The political theater grows thicker when you watch Sacramento file suit against the federal government for actions tied to alleged misuse of taxpayer dollars. California joined other blue states in suing after billions in child-care and social service funds were frozen amid concerns about widespread improper payments—an odd posture for a state that insists it’s tough on fraud while federal investigators are still uncovering massive schemes.
Then there’s the election-versus-accountability drama playing out in Riverside, where a sheriff seizing ballot materials triggered an immediate showdown with the state attorney general’s office. State officials moved to halt the sheriff’s recount and criminal probe, citing legal concerns even as voters deserve clarity and the public deserves confidence that irregularities are addressed, not stonewalled.

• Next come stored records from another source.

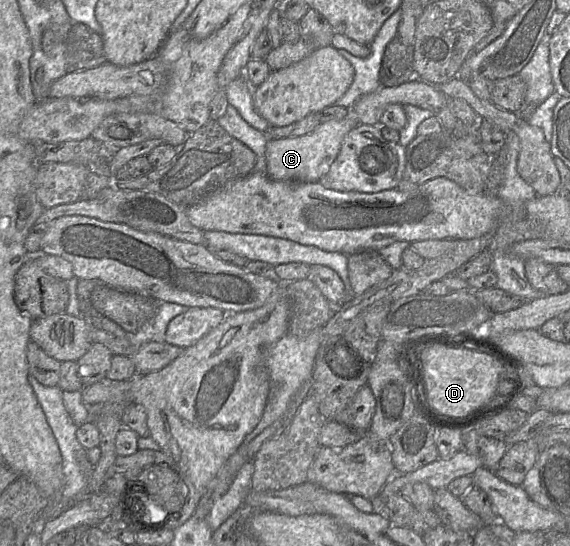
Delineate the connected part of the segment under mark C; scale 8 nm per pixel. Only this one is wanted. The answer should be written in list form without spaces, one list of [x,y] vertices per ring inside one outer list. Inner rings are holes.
[[[350,114],[339,120],[317,125],[310,133],[298,137],[269,139],[266,144],[266,174],[273,180],[318,182],[329,171],[336,159],[345,135],[354,128],[357,120]]]

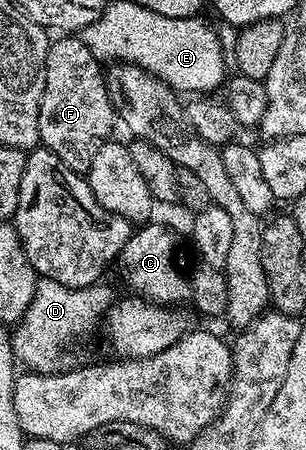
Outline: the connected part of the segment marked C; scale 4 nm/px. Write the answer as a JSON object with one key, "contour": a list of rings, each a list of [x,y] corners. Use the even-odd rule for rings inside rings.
{"contour":[[[147,221],[132,230],[117,263],[123,266],[123,279],[136,296],[159,305],[179,305],[189,291],[188,280],[175,268],[175,235],[163,223]]]}

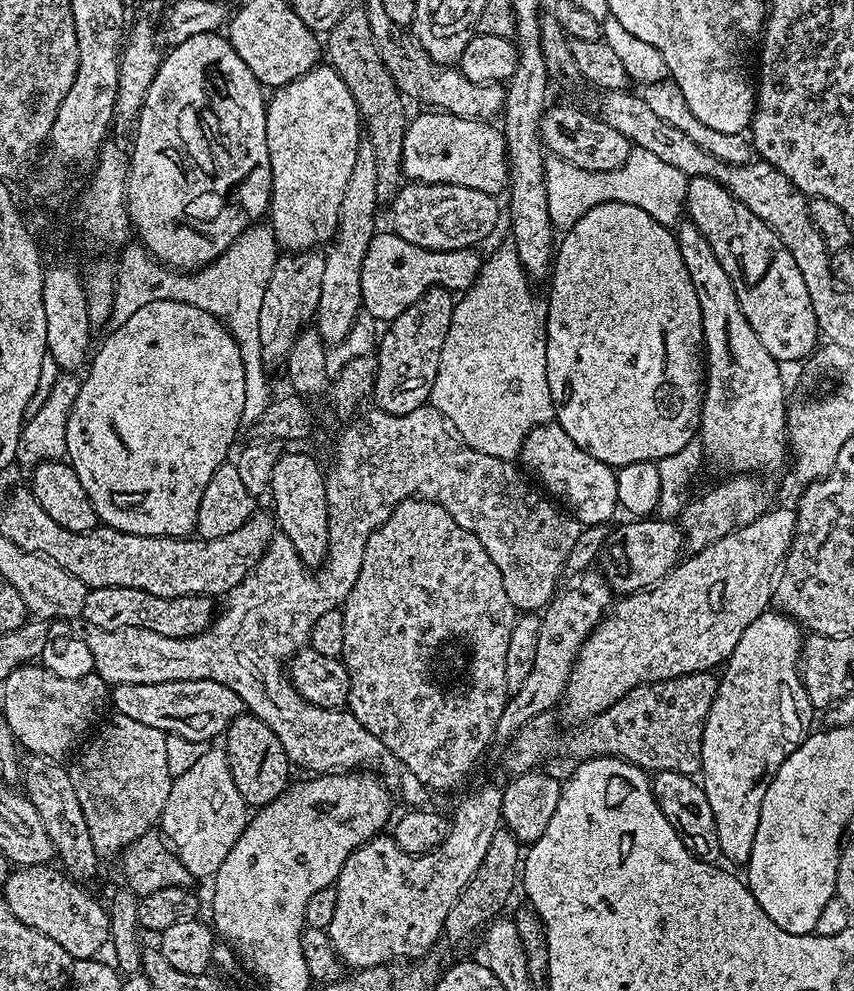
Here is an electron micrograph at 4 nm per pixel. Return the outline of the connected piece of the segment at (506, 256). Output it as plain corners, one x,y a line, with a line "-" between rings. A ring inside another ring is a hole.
512,246
500,248
492,257
485,259
480,265
480,273
472,287
467,289
455,301
452,310
452,328
448,332
448,339
442,346
440,351
440,365
438,366
438,374
434,378
434,386
430,397
431,407
436,408
446,418
450,418
450,422
454,422
456,433
468,443
469,446
476,450
482,450
482,454
490,454
494,458
502,458
503,460
515,461
520,455
520,447
530,434
530,430
534,430
543,424
553,423
556,407
552,401
550,394
550,382
546,378
546,338
548,337
548,302
547,299
538,297
532,293
534,287
533,281
526,274
526,270
522,266
522,262
518,258
516,250

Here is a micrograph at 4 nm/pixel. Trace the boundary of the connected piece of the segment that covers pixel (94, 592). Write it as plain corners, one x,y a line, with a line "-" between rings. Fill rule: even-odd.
102,586
101,588
89,588
80,616
87,624
93,624
102,630
126,630
126,626
138,626
142,630
154,630
154,634
162,634
166,638
190,638
191,636
201,636
211,626
214,619
212,604
214,604
214,600
210,596
158,598
158,594
146,594
146,590

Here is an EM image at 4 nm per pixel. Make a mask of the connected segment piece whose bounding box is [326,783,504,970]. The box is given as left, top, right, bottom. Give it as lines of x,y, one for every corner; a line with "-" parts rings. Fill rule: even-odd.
498,783
484,784
481,788
476,788
460,805
456,808
456,813
451,813
450,827
448,837
441,842
432,852
423,852
421,856
411,856
406,850
402,850
396,845
395,839
391,835
381,834
375,836
373,840
368,840
361,848
356,848
350,854
350,858
346,858
344,868
340,872
340,877
334,885
338,894
338,910
334,910
334,922
330,922
327,928
327,934
332,939
332,949
337,956
341,957
345,965
350,966
349,969
357,970
368,967
378,967
380,965
392,966
395,960
398,962
416,962
421,958
427,957
428,951
436,944
436,939
441,939
444,931
444,919
446,914
450,914
450,906
454,906
454,902
458,902
458,894
462,894
462,890
466,886
466,882
470,882
470,878
474,878
474,870
478,870
478,866
482,866
482,858
486,855
486,849
490,846
490,842
494,839
494,834
502,827
502,796
504,794
503,787

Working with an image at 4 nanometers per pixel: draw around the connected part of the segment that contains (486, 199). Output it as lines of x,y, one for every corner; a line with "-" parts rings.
408,182
400,189
400,193
396,195
396,199
392,201
390,205
390,211
392,211
392,224
396,235
406,238
406,242
410,242
414,246
419,248
429,248
435,252
453,252
459,248
471,248
479,245
479,240
484,240
492,231
496,228
496,223
502,220
502,208
496,205
497,197
491,192
483,192
482,190
470,190
466,186
454,186
453,184
417,184
415,182

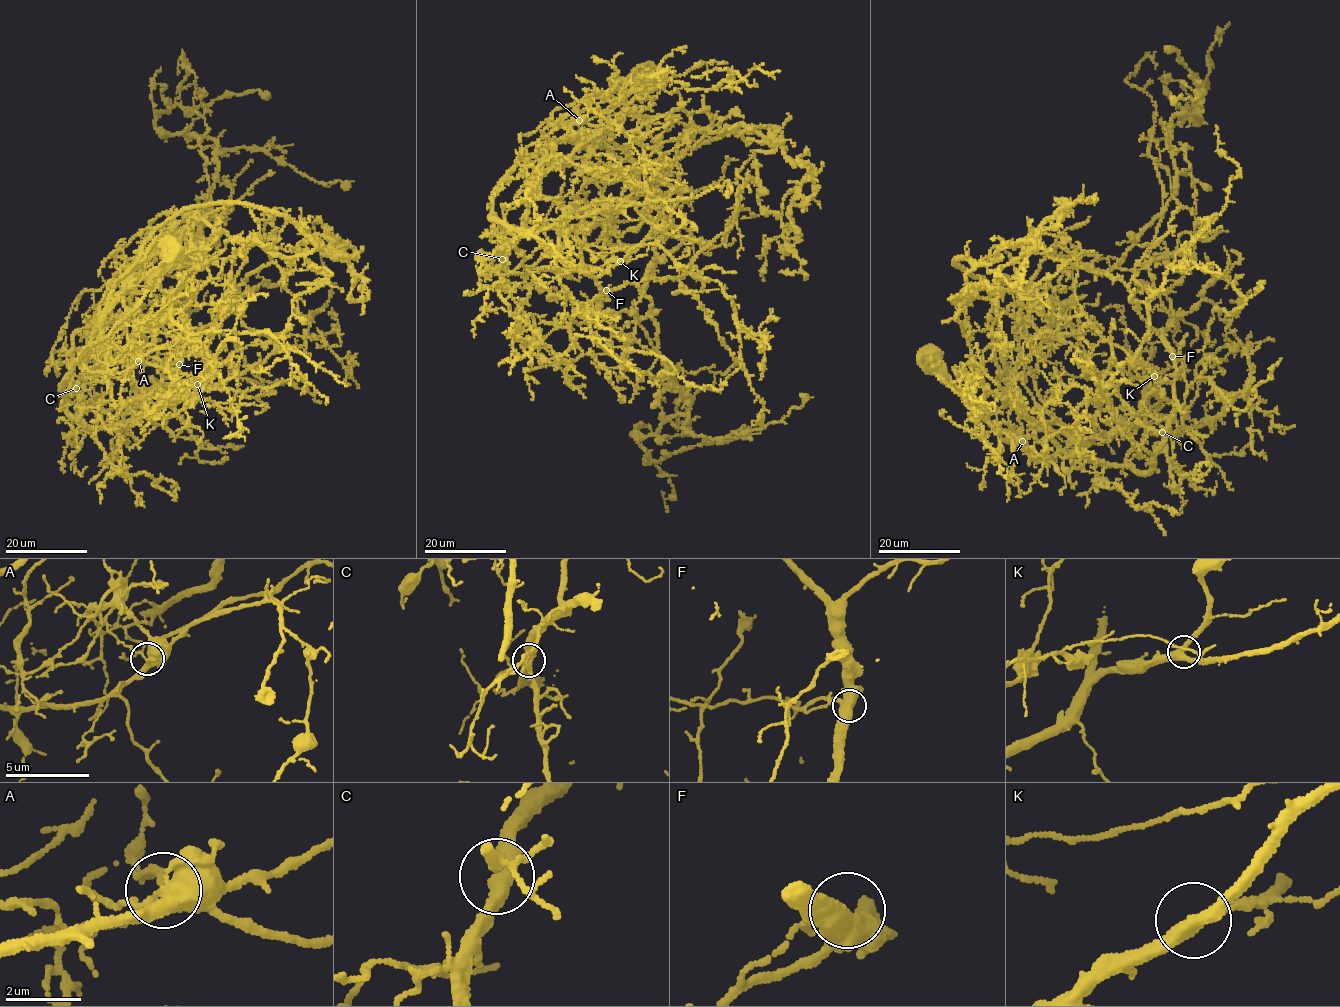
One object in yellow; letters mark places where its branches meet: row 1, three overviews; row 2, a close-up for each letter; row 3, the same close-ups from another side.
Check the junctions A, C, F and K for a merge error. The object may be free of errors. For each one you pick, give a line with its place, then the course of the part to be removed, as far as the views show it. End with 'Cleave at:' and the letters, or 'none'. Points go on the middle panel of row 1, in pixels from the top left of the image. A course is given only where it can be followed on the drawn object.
A: at (579, 120); foreign part runs (580, 120), (545, 170), (653, 172), (709, 129), (776, 126), (814, 169), (783, 234), (801, 267), (779, 272)
Cleave at: A

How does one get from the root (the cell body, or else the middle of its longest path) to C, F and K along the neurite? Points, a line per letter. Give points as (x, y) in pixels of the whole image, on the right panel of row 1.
C: (930, 354), (988, 425), (1010, 401), (1041, 424), (1063, 425), (1080, 445), (1136, 425), (1162, 432)
F: (930, 354), (988, 425), (1010, 401), (1084, 445), (1101, 410), (1157, 419), (1182, 405), (1184, 357), (1172, 356)
K: (930, 354), (988, 425), (1010, 401), (1085, 445), (1101, 410), (1128, 409), (1150, 454), (1174, 411), (1154, 376)

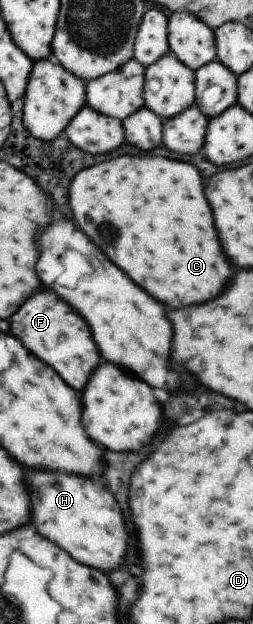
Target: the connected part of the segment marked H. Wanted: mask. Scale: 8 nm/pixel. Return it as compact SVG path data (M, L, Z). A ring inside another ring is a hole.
M46 471L30 473L26 483L32 497L32 525L42 537L54 541L82 565L102 571L114 571L122 565L128 549L128 531L118 501L108 489L84 477Z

Call it selective outrage: when fraud helps the narrative, it’s ignored; when it can be used as a cudgel against political opponents, the local media and elected Democrats suddenly remember their fiduciary duty. California brags about billions recovered in past fraud cases, yet the pattern of delayed responses and defensive lawsuits smells more like partisan damage control than honest governance.
Americans who pay the bills should not be treated as props in a partisan show. We need real accountability—transparent investigations, cooperation with federal partners, and consequences for those who stole from taxpayers—no matter which party’s names are involved, and no matter how many cameras are present. The country deserves leaders who protect the public, not perform for donors and TV appearances while the scams keep happening under their watch.